• Task prompt: Copy each entry verbatim, excluding its images.

• Data shown:
----------
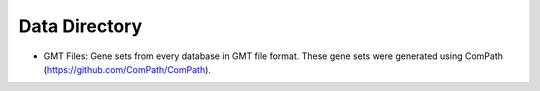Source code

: Data Directory
==============

-  GMT Files: Gene sets from every database in GMT file format. These gene sets were generated using ComPath
   (https://github.com/ComPath/ComPath).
----------
• Reply:
Source code

: Data Directory
==============

-  GMT Files: Gene sets from every database in GMT file format. These gene sets were generated using ComPath
   (https://github.com/ComPath/ComPath).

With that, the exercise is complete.